# Residue on black trim - dashboard wipes tip



## AM100 (Mar 21, 2008)

Hi all,

Finally got a chance to clean my Panda 100HP for the first time today (though not to polish/wax - the rain came too soon).

When I got the car from the dealer, there was white residue from (presumably) polish on most of the black trim, wheelarch extensions, window seals, etc.

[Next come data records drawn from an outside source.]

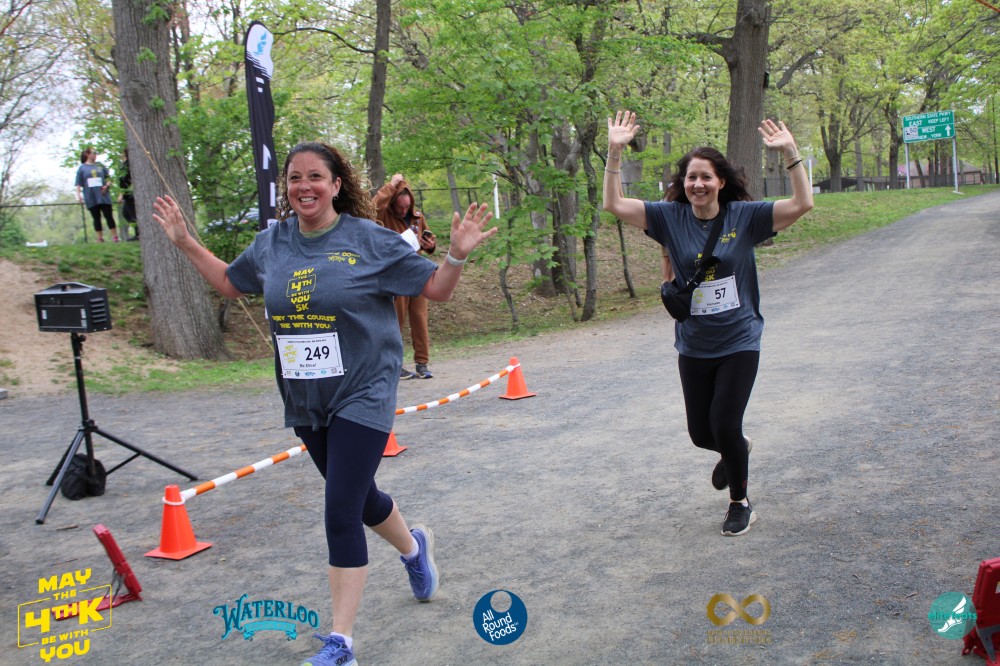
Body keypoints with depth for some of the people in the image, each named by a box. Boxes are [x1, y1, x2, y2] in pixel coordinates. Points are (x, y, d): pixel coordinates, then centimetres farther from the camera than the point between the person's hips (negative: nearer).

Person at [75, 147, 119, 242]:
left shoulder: (100, 166, 10)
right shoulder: (82, 168, 5)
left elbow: (108, 178, 13)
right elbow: (79, 184, 4)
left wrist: (107, 186, -6)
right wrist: (79, 195, -6)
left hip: (103, 196, 1)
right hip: (91, 198, -1)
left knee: (109, 216, -3)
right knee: (96, 218, 5)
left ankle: (114, 236, 0)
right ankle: (100, 237, 10)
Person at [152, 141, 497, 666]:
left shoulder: (370, 240, -10)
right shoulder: (271, 243, 4)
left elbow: (435, 289, -5)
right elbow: (228, 282, 21)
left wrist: (458, 254, -23)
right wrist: (184, 242, 14)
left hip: (362, 397, -5)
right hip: (304, 402, 6)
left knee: (341, 513, -10)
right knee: (358, 498, 20)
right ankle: (413, 547, 52)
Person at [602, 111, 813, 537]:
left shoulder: (744, 216, -8)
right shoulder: (670, 217, -4)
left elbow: (802, 204, -16)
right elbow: (614, 204, -11)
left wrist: (790, 152, -26)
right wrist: (615, 152, -20)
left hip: (739, 342, -3)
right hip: (693, 346, 3)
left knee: (725, 425, -7)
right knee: (701, 433, 11)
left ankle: (741, 504, 19)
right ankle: (734, 452, 50)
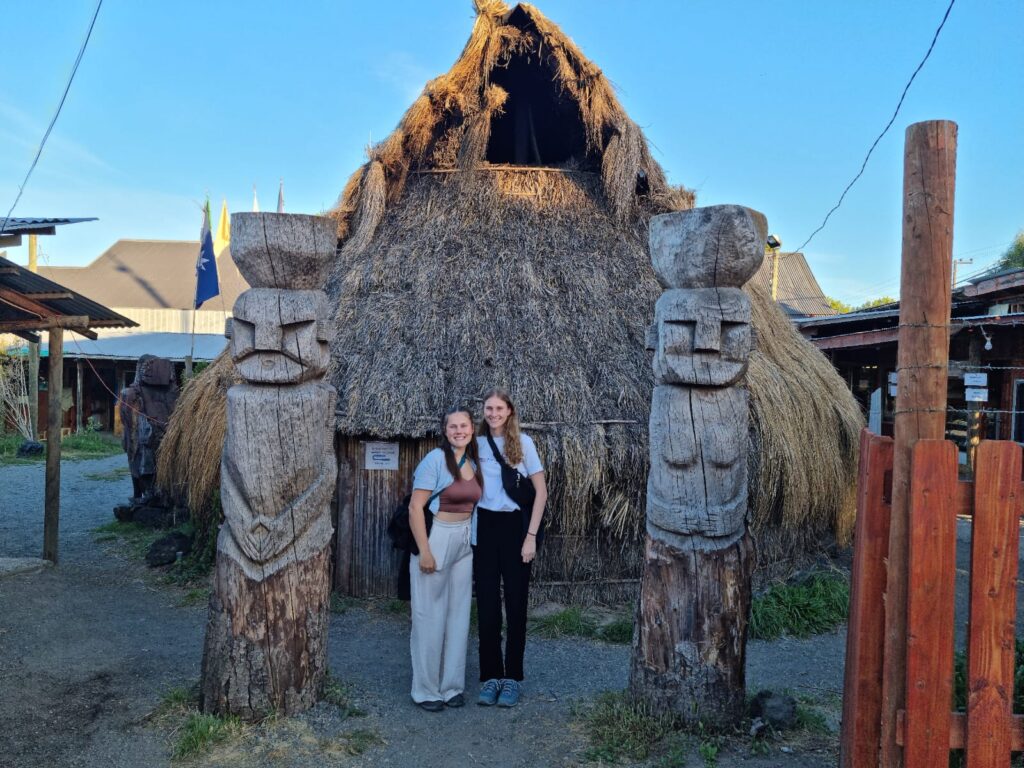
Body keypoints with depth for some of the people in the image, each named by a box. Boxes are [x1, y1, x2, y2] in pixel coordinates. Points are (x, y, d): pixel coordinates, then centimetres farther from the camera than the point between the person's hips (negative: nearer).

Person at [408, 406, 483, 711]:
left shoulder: (473, 463, 7)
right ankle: (426, 690, 15)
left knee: (459, 614, 11)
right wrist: (424, 551, -19)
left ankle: (452, 685, 24)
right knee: (430, 616, 1)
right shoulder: (435, 460, -13)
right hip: (435, 540, -7)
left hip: (464, 543, 7)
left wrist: (472, 539, 11)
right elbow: (415, 507, -16)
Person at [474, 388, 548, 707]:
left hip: (515, 525, -2)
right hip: (484, 526, 3)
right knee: (486, 604, 5)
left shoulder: (523, 442, -4)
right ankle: (490, 676, 17)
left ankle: (512, 678, 15)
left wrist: (531, 536, -10)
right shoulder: (477, 444, 5)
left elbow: (541, 492, -4)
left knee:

Having washed and dried the car, I used an ArmorAll Dashboard wipe inside the car, and when it was getting really ragged and used up, I thought I'd have a go with it on the residue bits. Well, it worked! Rubbing vigourously with the nearly-used-up wipe really got rid of most of the dried white residue, leaving it ready to apply proper trim wax (New Look Gel in my case) to the black plasticky bits! 
:thumb: 

Have I discovered something, or did everyone else in the world know about this already?  

AM


----------



## willd0g (Sep 14, 2008)

The only tip i've come across so far is to dress the plasticky bits first prior to polishing so that the residue won't strongly adhere to it, which can then be easily wiped off afterward.


----------



## Simon01 (Jan 14, 2008)

blue 3m tap should be compulsory evrywhere !! No need for lazy polishing resulting in white marks on plastic drop the car dealer off a roll :lol:


----------



## andy monty (Dec 29, 2007)

a pencil rubber removes marks from black plastic so too does Panel prep solvent and a detailing brush :thumb:


----------